In present day terms, political dissenters are refugees. So the Austrian Academy of Science Press approached UNHCR in Budapest to name a project. The UN Refugee Agency selected the Dob Utca Bilingual School, and for very good reasons. It was the first school in Hungary that admitted refugee students and it even runs a special pedagogic programme for them. The school comprises primary education and a vocational school for catering. More than half of the pupils are migrants, refugees or come from ethnic minorities.

Empress Sisi who is often referred to as the “Lady Di of the 19th century”, kept a diary which was only published decades after her death. Today, the book Das Poetische Tagebuch is still being read by historians and numerous fans of the glamorous Empress. The proceeds of the last edition, over 8,000 Euro, will now be used to rehabilitate an arts room in the school that is aptly located in the Budapest district of Elisabeth Town, named after the Empress.

Once the new classroom is finished, Dob Utca School plans to develop a performing arts programme, offering theatre, ballet and music classes to the students. The children are very excited about the donation and plan to inaugurate the renovated room with a dance and music performance.

As of next school year the school plans to hold Sisi Days every year. The children have already started dreaming about an appropriate programme: songs from the successful musical Elisabeth. It tells the beautiful Empress’ story from her early marriage with Emperor Franz Joseph through the tragedies of her life all the way to her assassination in Geneva in 1898.

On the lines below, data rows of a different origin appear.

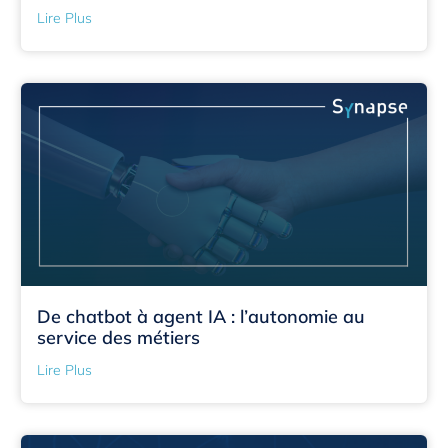
Lire Plus
De chatbot à agent IA : l’autonomie au
service des métiers
Lire Plus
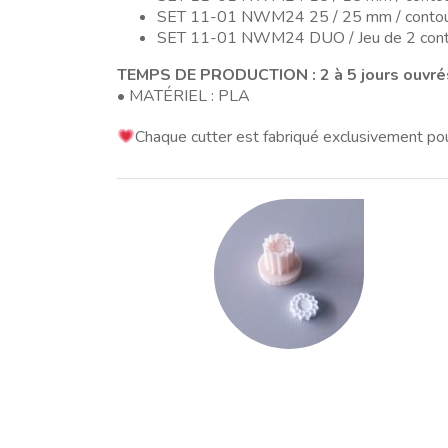
SET 11-01 NWM24 25 / 25 mm / contour
SET 11-01 NWM24 DUO / Jeu de 2 conto
TEMPS DE PRODUCTION : 2 à 5 jours ouvré
• MATÉRIEL : PLA
Chaque cutter est fabriqué exclusivement po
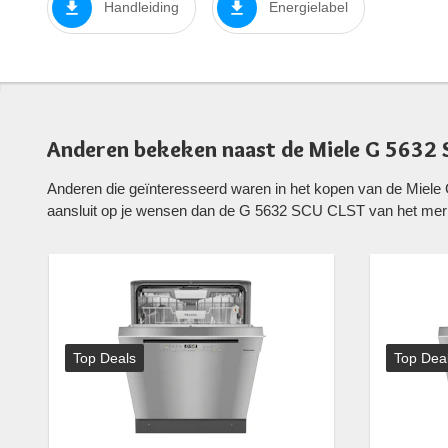
Handleiding
Energielabel
Anderen bekeken naast de Miele G 5632
Anderen die geïnteresseerd waren in het kopen van de Miel
aansluit op je wensen dan de G 5632 SCU CLST van het mer
Top Deals
Top Dea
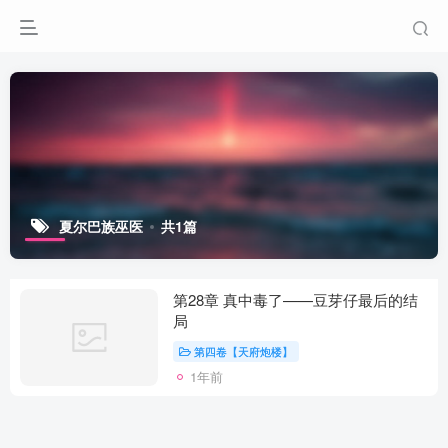
夏尔巴族巫医
共1篇
第28章 真中毒了——豆芽仔最后的结
局
第四卷【天府炮楼】
1年前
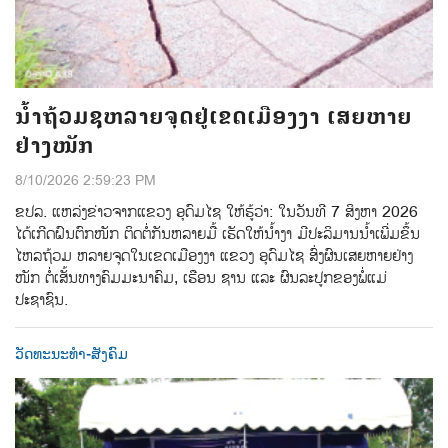
ນ້ຳຖ້ວມຊຸຫລາຍຈຸດຢູ່ເຂດເມືອງງາ ເສຍຫາຍ
ຢ່າງໜັກ
8/10/2026 2:59:23 PM
ຂປລ. ແຫລ່ງຂ່າວຈາກແຂວງ ອຸດົມໄຊ ໃຫ້ຮູ້ວ່າ: ໃນວັນທີ 7 ສິງຫາ 2026
ໄດ້ເກີດຝົນຕົກໜັກ ຕິດຕໍ່ກັນຫລາຍມື້ ເຮັດໃຫ້ນ້ຳງາ ມີປະລິມານນ້ຳເພີ່ມຂຶ້ນ
ໄຫລຖ້ວມ ຫລາຍຈຸດໃນເຂດເມືອງງາ ແຂວງ ອຸດົມໄຊ ສົ່ງຜົນເສຍຫາຍຢ່າງ
ໜັກ ຕໍ່ເສັ້ນທາງຄົມມະນາຄົມ, ເຮືອນ ຊານ ແລະ ຜົນລະປູກຂອງພໍ່ແມ່
ປະຊາຊົນ.
ວັດທະນະທຳ-ສັງຄົມ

Motivated by the unexpected donation, the school now hopes to raise another EUR 2,500 from other sources for a foldable stage to transform the room into a full-fledged school theatre.

“Our children are very happy about this historic connection”, said Eva Barna, Headmistress of Dob Utca School. “Elisabeth was Queen of Hungary, she loved this country and to this day she is revered by Hungarians, young and old. We will name our new arts room after her.”